The three of us also share the values of love and justice and, under these sacred banners, our intentional service to, for, and with others in the world. And, as my mind, generally and intuitively, runs along the lines of wordplay and double entendre, the title, Correspondence, reflects both the act of our communication and the fact of our similitude in spiritual being and social doing.
My beloved sisters, on this national day of commemoration of the life and legacy of the Reverend Dr. Martin Luther King, Jr., two thoughts occur…
One, I oft recall that searing, searching question (as oft, without a ready reply), “After Martin, where and who are the prophets of this day who speak truth to power, indeed, who speak to worldly principalities with the power of truth?”
(Truth, in my mind and heart, being love and justice; unconditional and impartial benevolence and fairness for all at all times.)
As I continue to think and feel, reflect and pray, I believe that we, each and all of us, in our varied and several life’s walks, are today’s prophets (which is to suggest that, thus, always it hath been so).
Yes, history is replete with the sagas of singular individuals who have stood in the public square, their lips bursting with the cry of care for the least, the last, and the lost.

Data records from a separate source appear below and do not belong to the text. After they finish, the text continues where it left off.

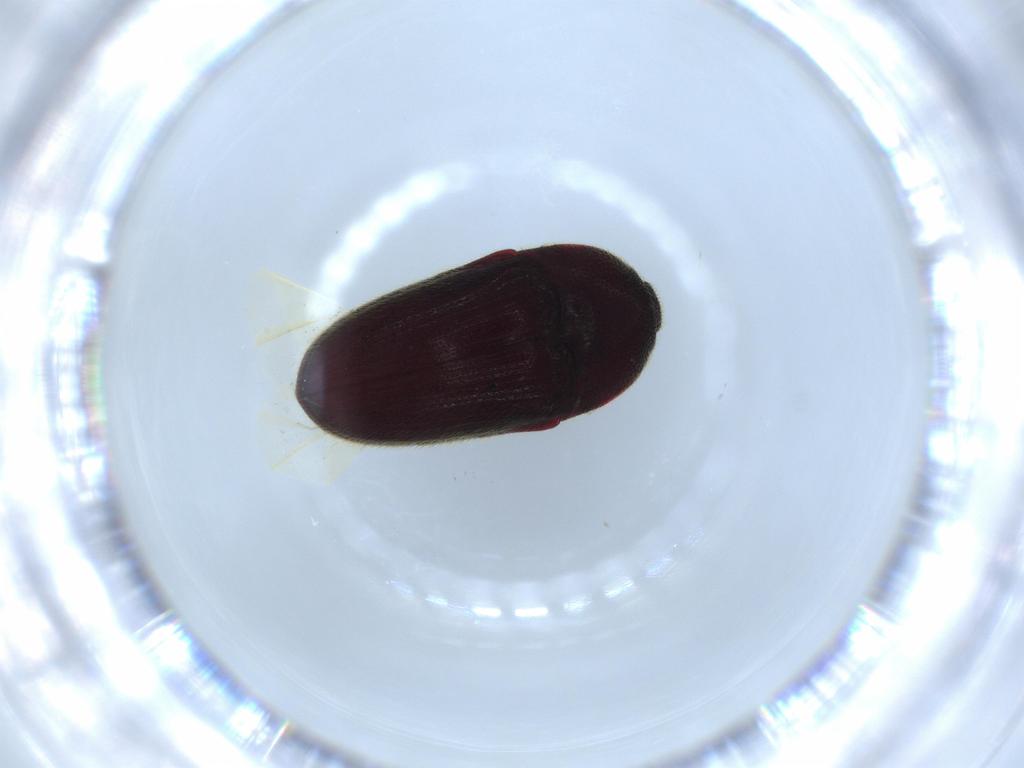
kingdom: Animalia
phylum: Arthropoda
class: Insecta
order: Coleoptera
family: Throscidae
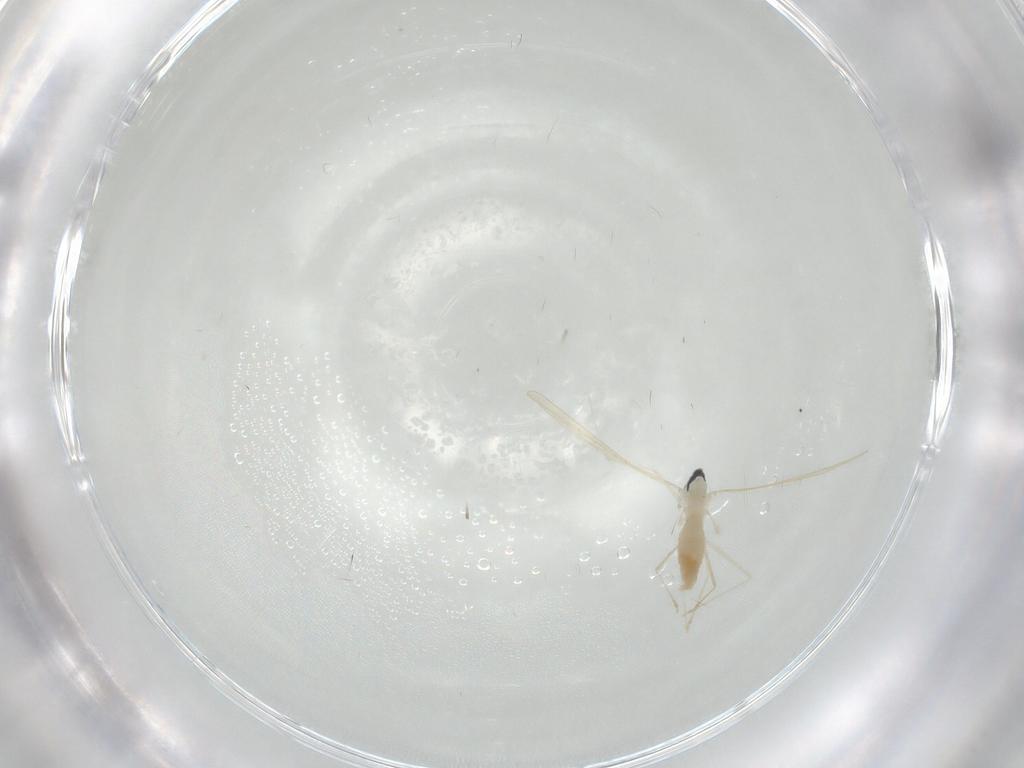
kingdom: Animalia
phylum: Arthropoda
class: Insecta
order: Diptera
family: Cecidomyiidae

Nevertheless, how oft hath it been when examining, for example, the formal Civil Rights Era, when we discovered heretofore unrevealed, thus, unknown names and souls of those who, in their local places of being and doing, advanced the cause of liberty?

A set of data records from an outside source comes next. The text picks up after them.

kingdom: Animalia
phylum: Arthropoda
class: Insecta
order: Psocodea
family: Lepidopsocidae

Two, I am struck, Karen, by your succinct expression of the historical arc of movement from “the mechanics of law and government structures (being) changed to make them more amenable to serving all Americans more justly, as many laws were, at least on the federal level, in response to the Civil Rights Movement of the 1960’s” and that always necessity of “(d)eep transformations of hearts and minds (as) the real and lasting work of justice and love.”

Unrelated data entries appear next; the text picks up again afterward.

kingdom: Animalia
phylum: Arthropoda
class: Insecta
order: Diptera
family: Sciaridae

This puts me in mind of a sagacious and sobering word of mindfulness and, indeed, warning to me by the Right Reverend C. FitzSimons Allison, sometime bishop of the Episcopal Diocese of South Carolina when I took charge of a congregation in Charleston in 1982: “Paul, race hath been resolved in the law, but it hath not been resolved in the hearts of men, for their sin resides.”
So, it was then, so it is now…
Laws – as decisions expressive, at least, I think, in one sense, of our communal discernment of what makes for life’s fulfillment and, in another sense, as moral “bumper rails” to keep our individual human vehicles of living from careening pell-mell into one another – can be passed, yet without (never with) any guarantee of the radical (that is, returning to and restorative of the root of our common humankindness as the grace of our creation) effect on our behaviors, which encompass our thinking and feeling, our intending and acting.
In the light of these two (at least, for me) realities, I daily pledge (tho’ oft, at day’s end, I behold how far I have fallen short) to be a prophet and to fulfill in my living our just (thus, demanding my discernment to distinguish from unjust) human laws.